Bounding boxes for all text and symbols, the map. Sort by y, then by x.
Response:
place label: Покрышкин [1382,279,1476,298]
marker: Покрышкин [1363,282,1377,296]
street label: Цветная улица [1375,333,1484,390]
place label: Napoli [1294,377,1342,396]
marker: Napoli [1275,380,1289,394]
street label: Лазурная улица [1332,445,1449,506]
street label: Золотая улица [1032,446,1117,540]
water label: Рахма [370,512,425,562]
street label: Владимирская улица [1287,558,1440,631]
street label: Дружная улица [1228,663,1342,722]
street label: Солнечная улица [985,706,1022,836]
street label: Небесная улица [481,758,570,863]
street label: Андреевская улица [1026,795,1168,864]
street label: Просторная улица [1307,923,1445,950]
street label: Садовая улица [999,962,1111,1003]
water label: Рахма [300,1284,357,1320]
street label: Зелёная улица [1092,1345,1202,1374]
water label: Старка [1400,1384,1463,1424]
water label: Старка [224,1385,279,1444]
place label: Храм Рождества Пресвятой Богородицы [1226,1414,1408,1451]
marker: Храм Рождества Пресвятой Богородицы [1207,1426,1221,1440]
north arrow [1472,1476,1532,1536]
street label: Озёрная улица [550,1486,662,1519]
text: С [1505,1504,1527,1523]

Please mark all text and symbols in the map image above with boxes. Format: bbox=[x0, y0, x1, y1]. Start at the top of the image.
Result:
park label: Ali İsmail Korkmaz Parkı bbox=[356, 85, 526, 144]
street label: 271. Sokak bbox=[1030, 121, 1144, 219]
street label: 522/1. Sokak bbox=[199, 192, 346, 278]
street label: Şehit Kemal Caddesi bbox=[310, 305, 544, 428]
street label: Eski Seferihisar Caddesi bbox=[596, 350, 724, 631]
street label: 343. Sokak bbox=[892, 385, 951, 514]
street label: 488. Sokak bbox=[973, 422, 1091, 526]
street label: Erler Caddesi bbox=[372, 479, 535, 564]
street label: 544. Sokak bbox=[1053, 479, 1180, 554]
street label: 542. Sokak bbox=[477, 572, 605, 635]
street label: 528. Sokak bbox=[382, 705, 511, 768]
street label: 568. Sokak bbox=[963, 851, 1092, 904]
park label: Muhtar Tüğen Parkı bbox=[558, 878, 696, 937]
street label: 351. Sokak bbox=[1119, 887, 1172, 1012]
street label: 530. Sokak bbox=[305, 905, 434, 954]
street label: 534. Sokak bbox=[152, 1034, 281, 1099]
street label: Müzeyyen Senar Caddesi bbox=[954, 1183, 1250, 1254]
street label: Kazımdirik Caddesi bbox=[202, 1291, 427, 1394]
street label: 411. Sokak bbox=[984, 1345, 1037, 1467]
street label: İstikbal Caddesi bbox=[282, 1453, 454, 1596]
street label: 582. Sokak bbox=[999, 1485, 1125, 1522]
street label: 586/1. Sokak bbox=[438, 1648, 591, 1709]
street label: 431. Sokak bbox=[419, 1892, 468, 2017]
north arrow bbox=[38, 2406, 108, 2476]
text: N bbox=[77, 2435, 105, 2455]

********

• **Assigned task**
Each line of the material should be duplicated exactly, please.

• **Exercise solution**
Bounding boxes for all text and symbols, the map. Sort by y, then by x.
Response:
place label: Покрышкин [1382,279,1476,298]
marker: Покрышкин [1363,282,1377,296]
street label: Цветная улица [1375,333,1484,390]
place label: Napoli [1294,377,1342,396]
marker: Napoli [1275,380,1289,394]
street label: Лазурная улица [1332,445,1449,506]
street label: Золотая улица [1032,446,1117,540]
water label: Рахма [370,512,425,562]
street label: Владимирская улица [1287,558,1440,631]
street label: Дружная улица [1228,663,1342,722]
street label: Солнечная улица [985,706,1022,836]
street label: Небесная улица [481,758,570,863]
street label: Андреевская улица [1026,795,1168,864]
street label: Просторная улица [1307,923,1445,950]
street label: Садовая улица [999,962,1111,1003]
water label: Рахма [300,1284,357,1320]
street label: Зелёная улица [1092,1345,1202,1374]
water label: Старка [1400,1384,1463,1424]
water label: Старка [224,1385,279,1444]
place label: Храм Рождества Пресвятой Богородицы [1226,1414,1408,1451]
marker: Храм Рождества Пресвятой Богородицы [1207,1426,1221,1440]
north arrow [1472,1476,1532,1536]
street label: Озёрная улица [550,1486,662,1519]
text: С [1505,1504,1527,1523]

Please mark all text and symbols in the map image above with boxes. Format: bbox=[x0, y0, x1, y1]. Start at the top of the image.
Result:
park label: Ali İsmail Korkmaz Parkı bbox=[356, 85, 526, 144]
street label: 271. Sokak bbox=[1030, 121, 1144, 219]
street label: 522/1. Sokak bbox=[199, 192, 346, 278]
street label: Şehit Kemal Caddesi bbox=[310, 305, 544, 428]
street label: Eski Seferihisar Caddesi bbox=[596, 350, 724, 631]
street label: 343. Sokak bbox=[892, 385, 951, 514]
street label: 488. Sokak bbox=[973, 422, 1091, 526]
street label: Erler Caddesi bbox=[372, 479, 535, 564]
street label: 544. Sokak bbox=[1053, 479, 1180, 554]
street label: 542. Sokak bbox=[477, 572, 605, 635]
street label: 528. Sokak bbox=[382, 705, 511, 768]
street label: 568. Sokak bbox=[963, 851, 1092, 904]
park label: Muhtar Tüğen Parkı bbox=[558, 878, 696, 937]
street label: 351. Sokak bbox=[1119, 887, 1172, 1012]
street label: 530. Sokak bbox=[305, 905, 434, 954]
street label: 534. Sokak bbox=[152, 1034, 281, 1099]
street label: Müzeyyen Senar Caddesi bbox=[954, 1183, 1250, 1254]
street label: Kazımdirik Caddesi bbox=[202, 1291, 427, 1394]
street label: 411. Sokak bbox=[984, 1345, 1037, 1467]
street label: İstikbal Caddesi bbox=[282, 1453, 454, 1596]
street label: 582. Sokak bbox=[999, 1485, 1125, 1522]
street label: 586/1. Sokak bbox=[438, 1648, 591, 1709]
street label: 431. Sokak bbox=[419, 1892, 468, 2017]
north arrow bbox=[38, 2406, 108, 2476]
text: N bbox=[77, 2435, 105, 2455]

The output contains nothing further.